Your objective — Every word of the data below has to be copied faithfully.

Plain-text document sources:
Content starts
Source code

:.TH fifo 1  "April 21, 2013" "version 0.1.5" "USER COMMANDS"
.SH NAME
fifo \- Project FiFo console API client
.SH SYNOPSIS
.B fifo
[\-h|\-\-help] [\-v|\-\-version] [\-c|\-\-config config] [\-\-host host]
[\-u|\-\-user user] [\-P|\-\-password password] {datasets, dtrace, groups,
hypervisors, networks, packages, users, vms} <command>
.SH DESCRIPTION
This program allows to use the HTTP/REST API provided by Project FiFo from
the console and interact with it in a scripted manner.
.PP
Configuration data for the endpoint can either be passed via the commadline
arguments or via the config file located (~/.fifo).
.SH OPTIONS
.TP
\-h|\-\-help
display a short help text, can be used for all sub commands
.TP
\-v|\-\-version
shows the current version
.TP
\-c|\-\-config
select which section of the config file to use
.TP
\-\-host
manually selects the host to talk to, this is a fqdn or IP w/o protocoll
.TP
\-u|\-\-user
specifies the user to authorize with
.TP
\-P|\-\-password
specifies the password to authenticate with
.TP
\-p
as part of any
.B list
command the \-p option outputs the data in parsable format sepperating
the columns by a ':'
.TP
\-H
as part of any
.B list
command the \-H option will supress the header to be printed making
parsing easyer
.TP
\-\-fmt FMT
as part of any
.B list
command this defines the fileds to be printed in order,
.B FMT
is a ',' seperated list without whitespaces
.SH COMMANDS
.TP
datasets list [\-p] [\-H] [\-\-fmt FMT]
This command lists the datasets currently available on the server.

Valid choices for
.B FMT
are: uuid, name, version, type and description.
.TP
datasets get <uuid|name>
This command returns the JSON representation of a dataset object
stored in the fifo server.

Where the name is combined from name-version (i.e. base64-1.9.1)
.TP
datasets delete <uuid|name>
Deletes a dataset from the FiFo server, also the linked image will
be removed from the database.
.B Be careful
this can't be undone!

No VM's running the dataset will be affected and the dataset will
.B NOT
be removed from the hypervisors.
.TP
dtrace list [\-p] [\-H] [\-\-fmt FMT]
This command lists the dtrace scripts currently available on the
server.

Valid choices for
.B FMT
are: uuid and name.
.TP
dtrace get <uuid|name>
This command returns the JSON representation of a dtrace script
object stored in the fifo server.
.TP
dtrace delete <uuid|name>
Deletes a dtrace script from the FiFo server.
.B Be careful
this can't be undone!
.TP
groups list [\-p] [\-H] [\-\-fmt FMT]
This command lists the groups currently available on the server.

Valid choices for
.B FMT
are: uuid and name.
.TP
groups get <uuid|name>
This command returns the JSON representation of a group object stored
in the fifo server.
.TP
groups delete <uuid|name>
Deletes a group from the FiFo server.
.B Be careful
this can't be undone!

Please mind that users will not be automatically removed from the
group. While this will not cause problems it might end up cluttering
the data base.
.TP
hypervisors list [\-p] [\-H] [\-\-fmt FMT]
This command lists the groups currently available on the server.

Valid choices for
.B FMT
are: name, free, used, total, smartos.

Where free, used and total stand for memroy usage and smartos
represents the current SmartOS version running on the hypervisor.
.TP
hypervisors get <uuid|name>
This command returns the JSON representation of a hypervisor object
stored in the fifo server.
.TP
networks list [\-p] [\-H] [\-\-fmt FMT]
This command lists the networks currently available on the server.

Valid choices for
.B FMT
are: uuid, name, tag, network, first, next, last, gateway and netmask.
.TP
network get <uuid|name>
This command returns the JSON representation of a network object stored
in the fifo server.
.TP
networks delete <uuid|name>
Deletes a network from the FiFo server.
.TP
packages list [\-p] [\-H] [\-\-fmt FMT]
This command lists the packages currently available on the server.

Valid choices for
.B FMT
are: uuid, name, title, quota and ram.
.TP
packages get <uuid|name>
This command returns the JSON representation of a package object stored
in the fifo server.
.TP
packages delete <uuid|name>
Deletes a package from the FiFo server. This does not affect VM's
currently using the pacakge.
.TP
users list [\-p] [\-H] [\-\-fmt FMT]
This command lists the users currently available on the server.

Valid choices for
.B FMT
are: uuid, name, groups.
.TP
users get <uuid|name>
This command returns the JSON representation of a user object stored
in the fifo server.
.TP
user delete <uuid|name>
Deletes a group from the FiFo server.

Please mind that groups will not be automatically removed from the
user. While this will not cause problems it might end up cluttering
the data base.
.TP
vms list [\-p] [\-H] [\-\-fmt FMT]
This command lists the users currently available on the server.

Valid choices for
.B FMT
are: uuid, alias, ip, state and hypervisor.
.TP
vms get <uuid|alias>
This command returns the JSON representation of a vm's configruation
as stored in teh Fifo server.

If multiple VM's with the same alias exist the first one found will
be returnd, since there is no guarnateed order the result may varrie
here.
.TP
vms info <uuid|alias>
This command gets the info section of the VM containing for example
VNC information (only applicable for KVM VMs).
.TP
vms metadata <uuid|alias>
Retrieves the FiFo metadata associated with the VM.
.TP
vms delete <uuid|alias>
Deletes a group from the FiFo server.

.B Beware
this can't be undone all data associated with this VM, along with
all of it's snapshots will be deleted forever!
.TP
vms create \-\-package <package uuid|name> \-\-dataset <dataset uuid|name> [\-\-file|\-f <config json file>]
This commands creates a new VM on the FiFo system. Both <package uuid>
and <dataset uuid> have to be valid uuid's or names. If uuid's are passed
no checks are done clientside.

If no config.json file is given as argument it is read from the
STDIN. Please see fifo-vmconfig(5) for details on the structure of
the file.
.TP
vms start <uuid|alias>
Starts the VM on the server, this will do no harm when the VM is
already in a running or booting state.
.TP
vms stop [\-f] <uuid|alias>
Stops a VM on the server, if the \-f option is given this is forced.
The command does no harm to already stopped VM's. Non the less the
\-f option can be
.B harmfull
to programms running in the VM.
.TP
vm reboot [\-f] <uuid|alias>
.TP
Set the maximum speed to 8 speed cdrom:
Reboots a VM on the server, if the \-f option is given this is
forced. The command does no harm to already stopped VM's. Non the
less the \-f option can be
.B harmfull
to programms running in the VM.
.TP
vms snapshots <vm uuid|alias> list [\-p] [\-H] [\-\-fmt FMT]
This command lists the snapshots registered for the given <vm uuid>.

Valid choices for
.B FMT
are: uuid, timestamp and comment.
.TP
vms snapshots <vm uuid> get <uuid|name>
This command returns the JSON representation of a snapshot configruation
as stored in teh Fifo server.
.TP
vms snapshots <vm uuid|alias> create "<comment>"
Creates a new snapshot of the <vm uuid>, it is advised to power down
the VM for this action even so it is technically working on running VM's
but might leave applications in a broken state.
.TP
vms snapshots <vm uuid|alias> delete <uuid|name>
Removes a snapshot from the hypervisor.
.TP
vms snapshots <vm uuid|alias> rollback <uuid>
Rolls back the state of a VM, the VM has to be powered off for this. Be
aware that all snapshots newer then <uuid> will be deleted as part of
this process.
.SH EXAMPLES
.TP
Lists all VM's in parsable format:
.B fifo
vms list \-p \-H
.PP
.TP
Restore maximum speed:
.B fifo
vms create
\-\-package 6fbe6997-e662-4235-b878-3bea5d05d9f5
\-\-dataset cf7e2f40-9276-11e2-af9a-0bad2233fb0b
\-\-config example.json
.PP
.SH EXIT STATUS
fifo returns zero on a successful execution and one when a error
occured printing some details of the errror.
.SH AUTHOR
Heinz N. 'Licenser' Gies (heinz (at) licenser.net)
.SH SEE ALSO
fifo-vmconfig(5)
Content ends
Task solution —
Source code

:.TH fifo 1  "April 21, 2013" "version 0.1.5" "USER COMMANDS"
.SH NAME
fifo \- Project FiFo console API client
.SH SYNOPSIS
.B fifo
[\-h|\-\-help] [\-v|\-\-version] [\-c|\-\-config config] [\-\-host host]
[\-u|\-\-user user] [\-P|\-\-password password] {datasets, dtrace, groups,
hypervisors, networks, packages, users, vms} <command>
.SH DESCRIPTION
This program allows to use the HTTP/REST API provided by Project FiFo from
the console and interact with it in a scripted manner.
.PP
Configuration data for the endpoint can either be passed via the commadline
arguments or via the config file located (~/.fifo).
.SH OPTIONS
.TP
\-h|\-\-help
display a short help text, can be used for all sub commands
.TP
\-v|\-\-version
shows the current version
.TP
\-c|\-\-config
select which section of the config file to use
.TP
\-\-host
manually selects the host to talk to, this is a fqdn or IP w/o protocoll
.TP
\-u|\-\-user
specifies the user to authorize with
.TP
\-P|\-\-password
specifies the password to authenticate with
.TP
\-p
as part of any
.B list
command the \-p option outputs the data in parsable format sepperating
the columns by a ':'
.TP
\-H
as part of any
.B list
command the \-H option will supress the header to be printed making
parsing easyer
.TP
\-\-fmt FMT
as part of any
.B list
command this defines the fileds to be printed in order,
.B FMT
is a ',' seperated list without whitespaces
.SH COMMANDS
.TP
datasets list [\-p] [\-H] [\-\-fmt FMT]
This command lists the datasets currently available on the server.

Valid choices for
.B FMT
are: uuid, name, version, type and description.
.TP
datasets get <uuid|name>
This command returns the JSON representation of a dataset object
stored in the fifo server.

Where the name is combined from name-version (i.e. base64-1.9.1)
.TP
datasets delete <uuid|name>
Deletes a dataset from the FiFo server, also the linked image will
be removed from the database.
.B Be careful
this can't be undone!

No VM's running the dataset will be affected and the dataset will
.B NOT
be removed from the hypervisors.
.TP
dtrace list [\-p] [\-H] [\-\-fmt FMT]
This command lists the dtrace scripts currently available on the
server.

Valid choices for
.B FMT
are: uuid and name.
.TP
dtrace get <uuid|name>
This command returns the JSON representation of a dtrace script
object stored in the fifo server.
.TP
dtrace delete <uuid|name>
Deletes a dtrace script from the FiFo server.
.B Be careful
this can't be undone!
.TP
groups list [\-p] [\-H] [\-\-fmt FMT]
This command lists the groups currently available on the server.

Valid choices for
.B FMT
are: uuid and name.
.TP
groups get <uuid|name>
This command returns the JSON representation of a group object stored
in the fifo server.
.TP
groups delete <uuid|name>
Deletes a group from the FiFo server.
.B Be careful
this can't be undone!

Please mind that users will not be automatically removed from the
group. While this will not cause problems it might end up cluttering
the data base.
.TP
hypervisors list [\-p] [\-H] [\-\-fmt FMT]
This command lists the groups currently available on the server.

Valid choices for
.B FMT
are: name, free, used, total, smartos.

Where free, used and total stand for memroy usage and smartos
represents the current SmartOS version running on the hypervisor.
.TP
hypervisors get <uuid|name>
This command returns the JSON representation of a hypervisor object
stored in the fifo server.
.TP
networks list [\-p] [\-H] [\-\-fmt FMT]
This command lists the networks currently available on the server.

Valid choices for
.B FMT
are: uuid, name, tag, network, first, next, last, gateway and netmask.
.TP
network get <uuid|name>
This command returns the JSON representation of a network object stored
in the fifo server.
.TP
networks delete <uuid|name>
Deletes a network from the FiFo server.
.TP
packages list [\-p] [\-H] [\-\-fmt FMT]
This command lists the packages currently available on the server.

Valid choices for
.B FMT
are: uuid, name, title, quota and ram.
.TP
packages get <uuid|name>
This command returns the JSON representation of a package object stored
in the fifo server.
.TP
packages delete <uuid|name>
Deletes a package from the FiFo server. This does not affect VM's
currently using the pacakge.
.TP
users list [\-p] [\-H] [\-\-fmt FMT]
This command lists the users currently available on the server.

Valid choices for
.B FMT
are: uuid, name, groups.
.TP
users get <uuid|name>
This command returns the JSON representation of a user object stored
in the fifo server.
.TP
user delete <uuid|name>
Deletes a group from the FiFo server.

Please mind that groups will not be automatically removed from the
user. While this will not cause problems it might end up cluttering
the data base.
.TP
vms list [\-p] [\-H] [\-\-fmt FMT]
This command lists the users currently available on the server.

Valid choices for
.B FMT
are: uuid, alias, ip, state and hypervisor.
.TP
vms get <uuid|alias>
This command returns the JSON representation of a vm's configruation
as stored in teh Fifo server.

If multiple VM's with the same alias exist the first one found will
be returnd, since there is no guarnateed order the result may varrie
here.
.TP
vms info <uuid|alias>
This command gets the info section of the VM containing for example
VNC information (only applicable for KVM VMs).
.TP
vms metadata <uuid|alias>
Retrieves the FiFo metadata associated with the VM.
.TP
vms delete <uuid|alias>
Deletes a group from the FiFo server.

.B Beware
this can't be undone all data associated with this VM, along with
all of it's snapshots will be deleted forever!
.TP
vms create \-\-package <package uuid|name> \-\-dataset <dataset uuid|name> [\-\-file|\-f <config json file>]
This commands creates a new VM on the FiFo system. Both <package uuid>
and <dataset uuid> have to be valid uuid's or names. If uuid's are passed
no checks are done clientside.

If no config.json file is given as argument it is read from the
STDIN. Please see fifo-vmconfig(5) for details on the structure of
the file.
.TP
vms start <uuid|alias>
Starts the VM on the server, this will do no harm when the VM is
already in a running or booting state.
.TP
vms stop [\-f] <uuid|alias>
Stops a VM on the server, if the \-f option is given this is forced.
The command does no harm to already stopped VM's. Non the less the
\-f option can be
.B harmfull
to programms running in the VM.
.TP
vm reboot [\-f] <uuid|alias>
.TP
Set the maximum speed to 8 speed cdrom:
Reboots a VM on the server, if the \-f option is given this is
forced. The command does no harm to already stopped VM's. Non the
less the \-f option can be
.B harmfull
to programms running in the VM.
.TP
vms snapshots <vm uuid|alias> list [\-p] [\-H] [\-\-fmt FMT]
This command lists the snapshots registered for the given <vm uuid>.

Valid choices for
.B FMT
are: uuid, timestamp and comment.
.TP
vms snapshots <vm uuid> get <uuid|name>
This command returns the JSON representation of a snapshot configruation
as stored in teh Fifo server.
.TP
vms snapshots <vm uuid|alias> create "<comment>"
Creates a new snapshot of the <vm uuid>, it is advised to power down
the VM for this action even so it is technically working on running VM's
but might leave applications in a broken state.
.TP
vms snapshots <vm uuid|alias> delete <uuid|name>
Removes a snapshot from the hypervisor.
.TP
vms snapshots <vm uuid|alias> rollback <uuid>
Rolls back the state of a VM, the VM has to be powered off for this. Be
aware that all snapshots newer then <uuid> will be deleted as part of
this process.
.SH EXAMPLES
.TP
Lists all VM's in parsable format:
.B fifo
vms list \-p \-H
.PP
.TP
Restore maximum speed:
.B fifo
vms create
\-\-package 6fbe6997-e662-4235-b878-3bea5d05d9f5
\-\-dataset cf7e2f40-9276-11e2-af9a-0bad2233fb0b
\-\-config example.json
.PP
.SH EXIT STATUS
fifo returns zero on a successful execution and one when a error
occured printing some details of the errror.
.SH AUTHOR
Heinz N. 'Licenser' Gies (heinz (at) licenser.net)
.SH SEE ALSO
fifo-vmconfig(5)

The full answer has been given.